No company in its right mind would out source a project if their employees were a better value than the out sourcing agency/company. A highly productive and efficient department will keep its work. Out sourcing, especially to an overseas outfit, is not a cheap thing to do. There are many expensive and time consuming tentacles wrapped around it. When this happens, I have to believe that this decision was made only after significant study and thought.
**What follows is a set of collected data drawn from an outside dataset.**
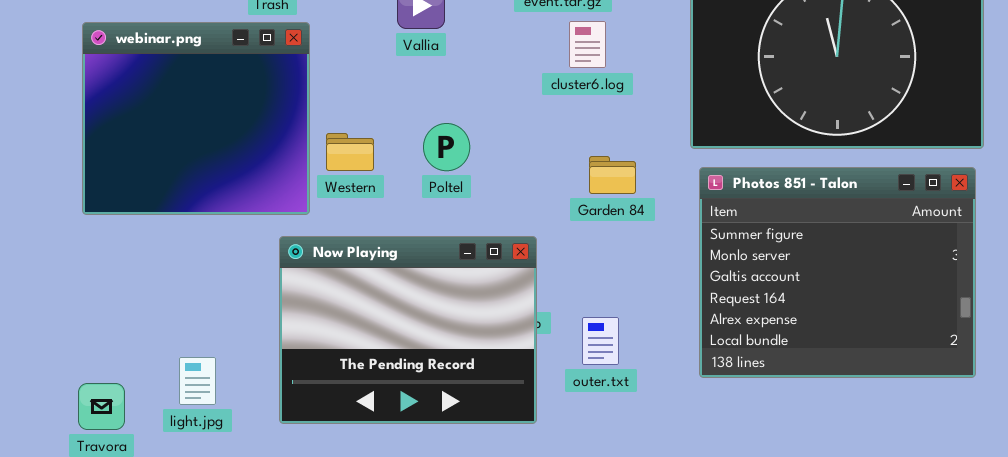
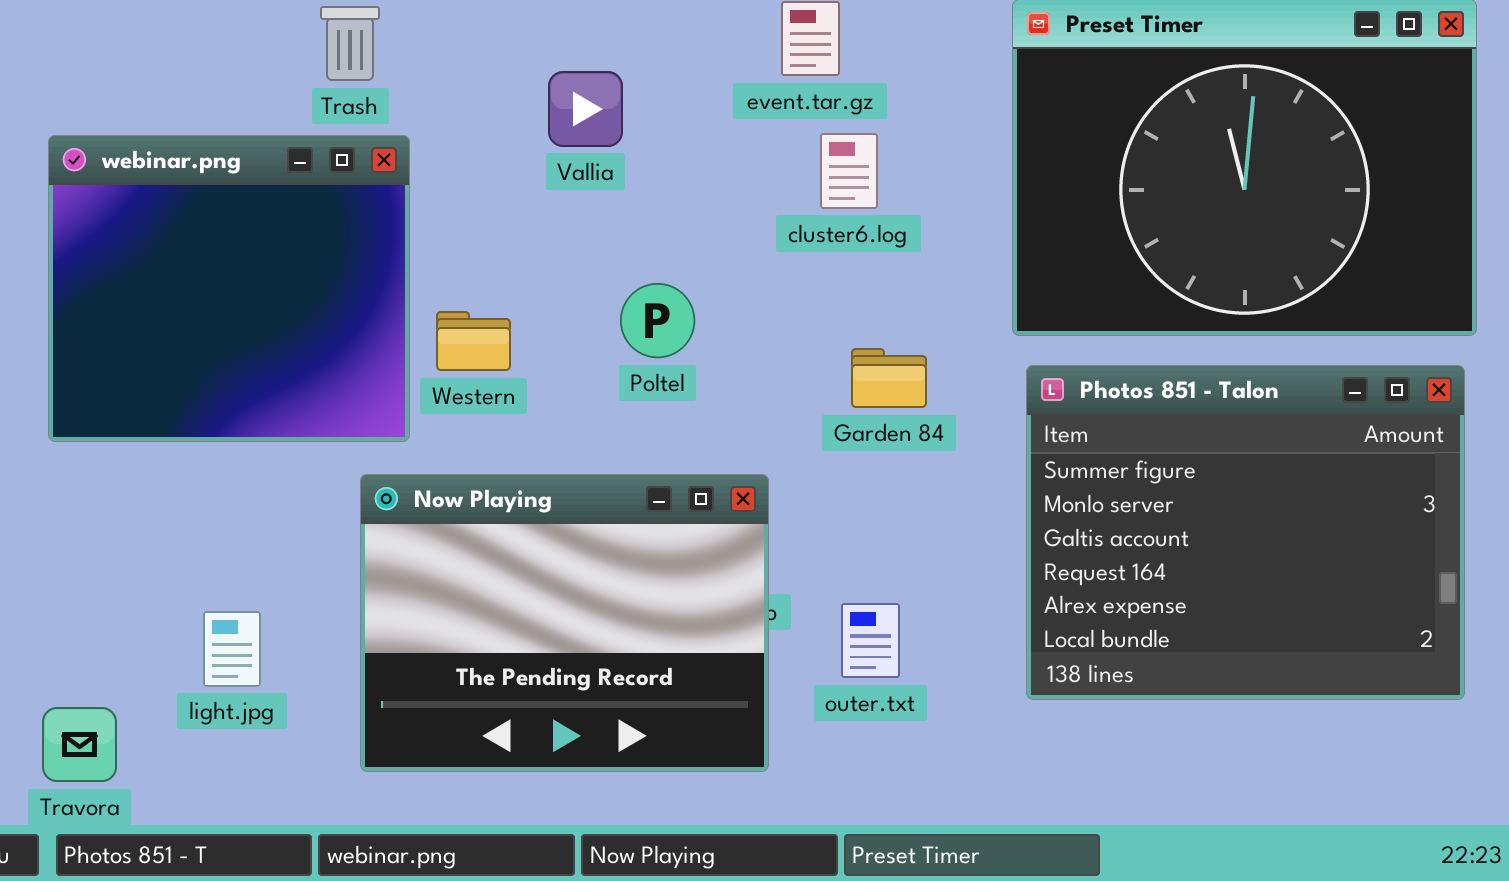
Poltel: [423,123,470,171] -> [620,283,695,358], moved
light.jpg: [179,357,216,405] -> [203,611,261,687], moved

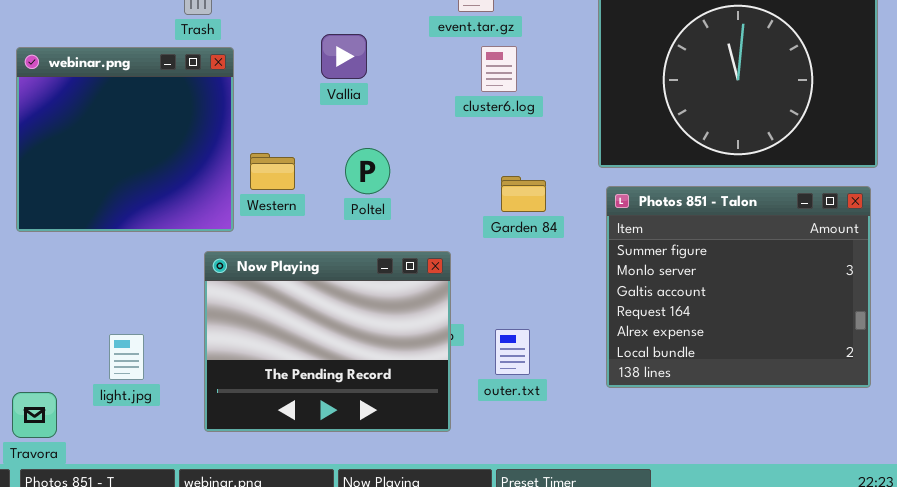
Vallia: [548,71,623,147] -> [321,34,367,79], moved
Poltel: [620,283,695,358] -> [345,148,390,194], moved

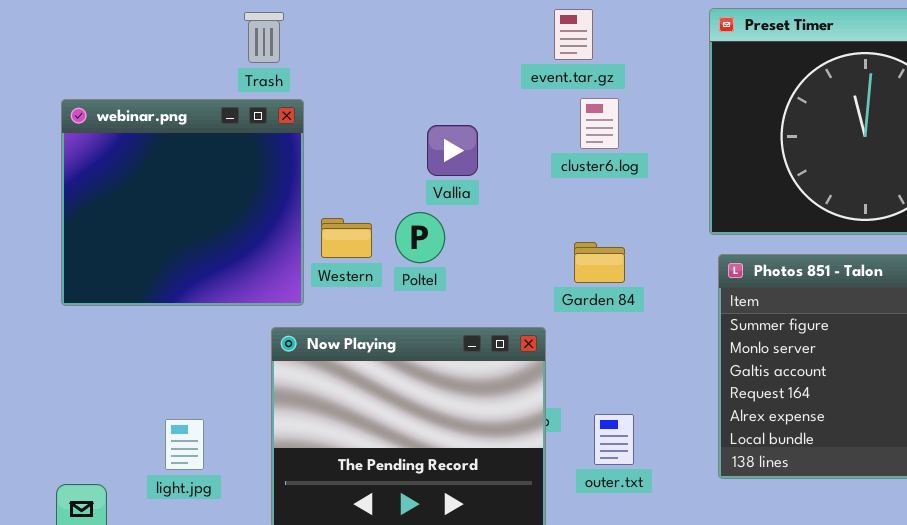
Vallia: [321,34,367,79] -> [427,125,478,176], moved
Poltel: [345,148,390,194] -> [395,212,445,263], moved
Garden 84: [501,176,546,212] -> [574,242,625,283], moved

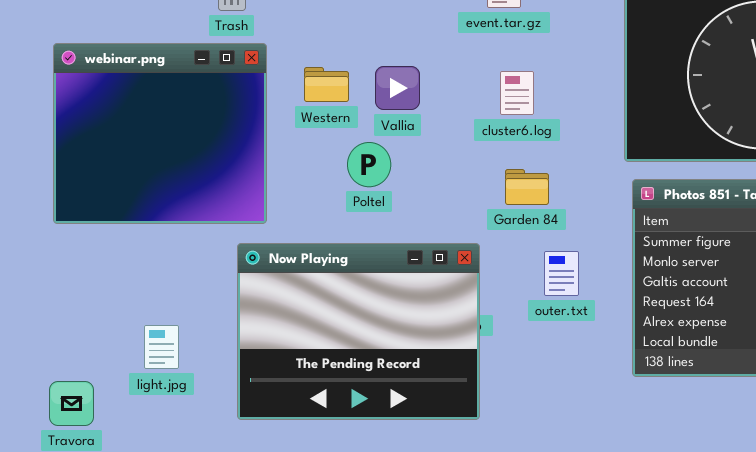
cluster6.log: [580,98,619,149] -> [500,71,534,115], moved
Western: [321,218,372,258] -> [304,67,349,102], moved
outer.txt: [594,414,634,465] -> [544,251,579,296], moved

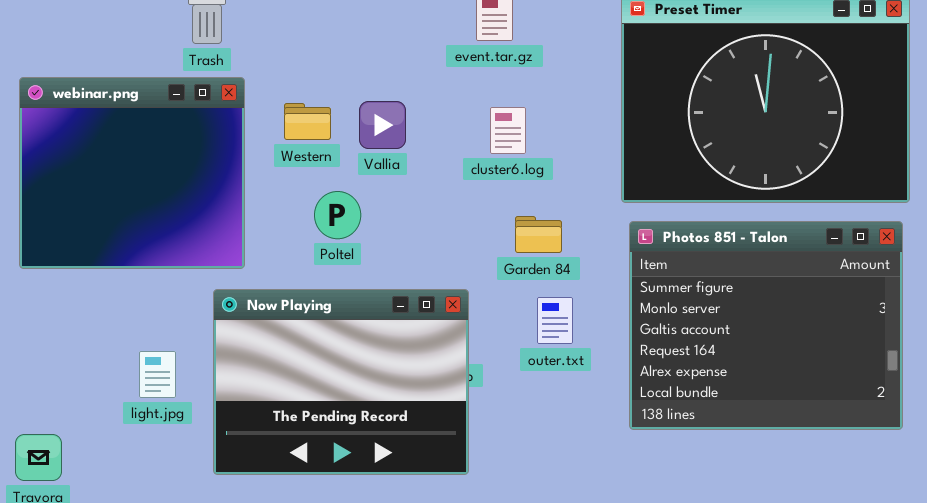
Poltel: [347,142,391,187] -> [314,191,361,239], moved
Garden 84: [505,169,549,205] -> [515,216,562,253], moved
light.jpg: [144,325,179,369] -> [139,351,176,398], moved

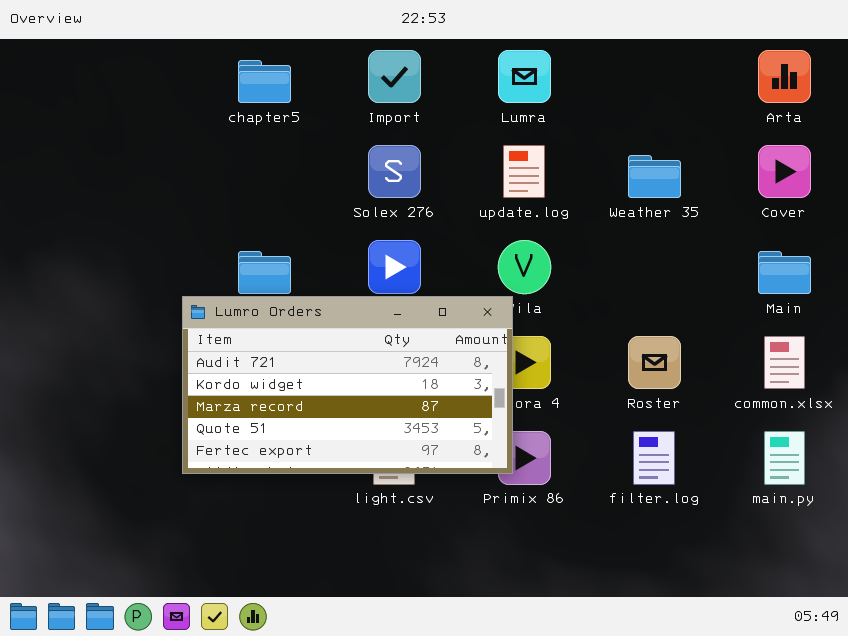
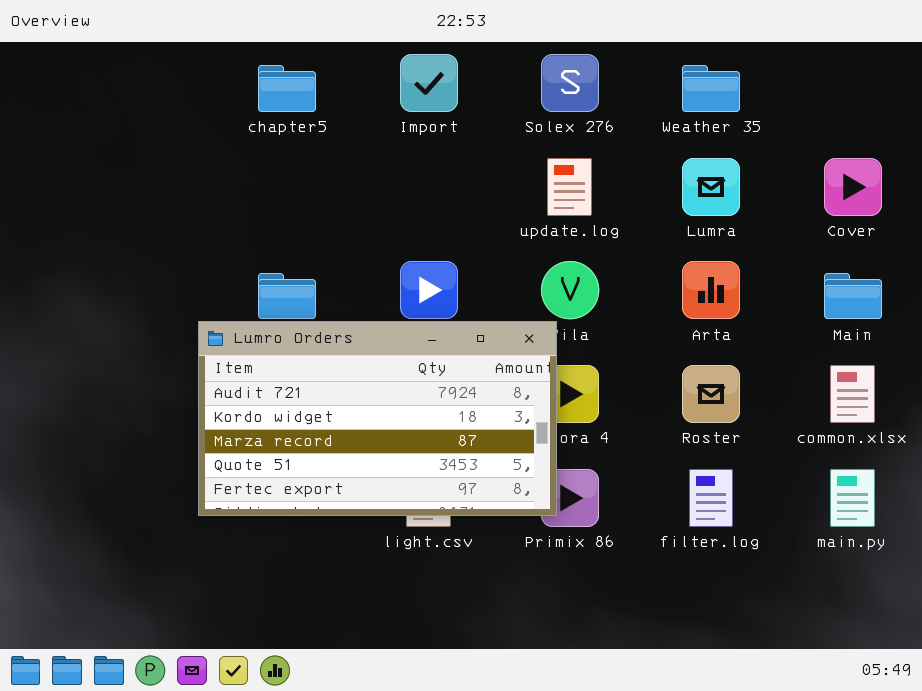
Lumra: [498,50,551,103] -> [682,158,740,216], moved
Arta: [758,50,811,103] -> [682,261,740,319], moved
Solex 276: [368,145,421,198] -> [541,54,599,112], moved
Weather 35: [628,155,681,198] -> [682,65,740,112], moved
Personally I believe the decision to out source a software project overseas is really stupid just because it never seems to work like the "salesman" said it would. But I also believe these decisions would not be made if the domestic employee competition was stepping up to the plate and getting their work done. If these same employees were working to keep the overseas out sourcing an uneconomical decision, then I'd be looking for work too. That would be fine. If there wasn't a big need for people like me, I sure wouldn't be doing it.

If this productivity increase was the general case, then our country's economy would be way better than it is now, too.

posted on Jul, 7 2004 @ 08:19 PM
I called a Dell support rep (in India) to help with a computer problem - they suggested I reformat my hard drive - and took over 40 minutes to draw that conclusion. I hung up and called until I got someone in Round Rock near Austin, TX. I told them about my previous conversation with "Jason" from India - we both laughed and he fixed my computer with a couple of suggestions.

posted on Jul, 7 2004 @ 08:35 PM
From what I have read about this issue, the scariest part is that the proponents do not know where the new jobs for the displaced workers will come from. There is a hope that there will be some new technology or technological enhancement that will lead the next boom, which would also fit with where we are in the fifth Schumpeter wave. The jobs for the displaced would be brought about by the tech change. There is an argument that this is what happened in the 1990s. Here is a somewhat old article from the Economist that would support this view and gives a brief description of Schumpeter and his waves.

"It is still too early to say what combination of new technologies will unleash the world's next great surge of economic activity."

As a son of an autoworker who made it through the recession in the early 80s (kidney beans and hot dogs for that special Saturday night dinner), my heart is against offshoring. However, having sold out to the corporate world and studied all of the business doctrines/theories on the way to a master's in business, my head can see some of the unemotional/objective logic in offshoring. And that is what it is. An unemotional, objective decision to reduce costs to reward the shareholders. Unfortunately, the displaced workers are rarely the shareholders who will benefit. It would be easier if there were some sort of safety nets, beyond working at Wal-Mart. (As an aside, Jon Stewart had a great comment about why Wal-Mart pays so little. He wondered where a person who is paid so little would go to shop...)

The theory of comparative advantage says that we should ship the jobs elsewhere to focus on the job that creates more value. Here is an example. A lawyer does his lawyer work and spends some time filing files. He files faster than his secretary. Even though he files faster than his secretary, it would be best to let his secretary file, so he can spend all of his time working on lawyer work. He will create more value for himself and for his secretary.

If we apply this to offshoring, how are we better off? Where are we creating greater wealth or value by sending these jobs overseas? Looking at our trade defecit, the wealth we are creating for others is not being spent on our goods. Unfortunately, the new manufacturing jobs created under Bush (i.e. burger flippers, restaurant workers), do not create tradable items.

This issue appears to be another one of those with no right answer for everybody.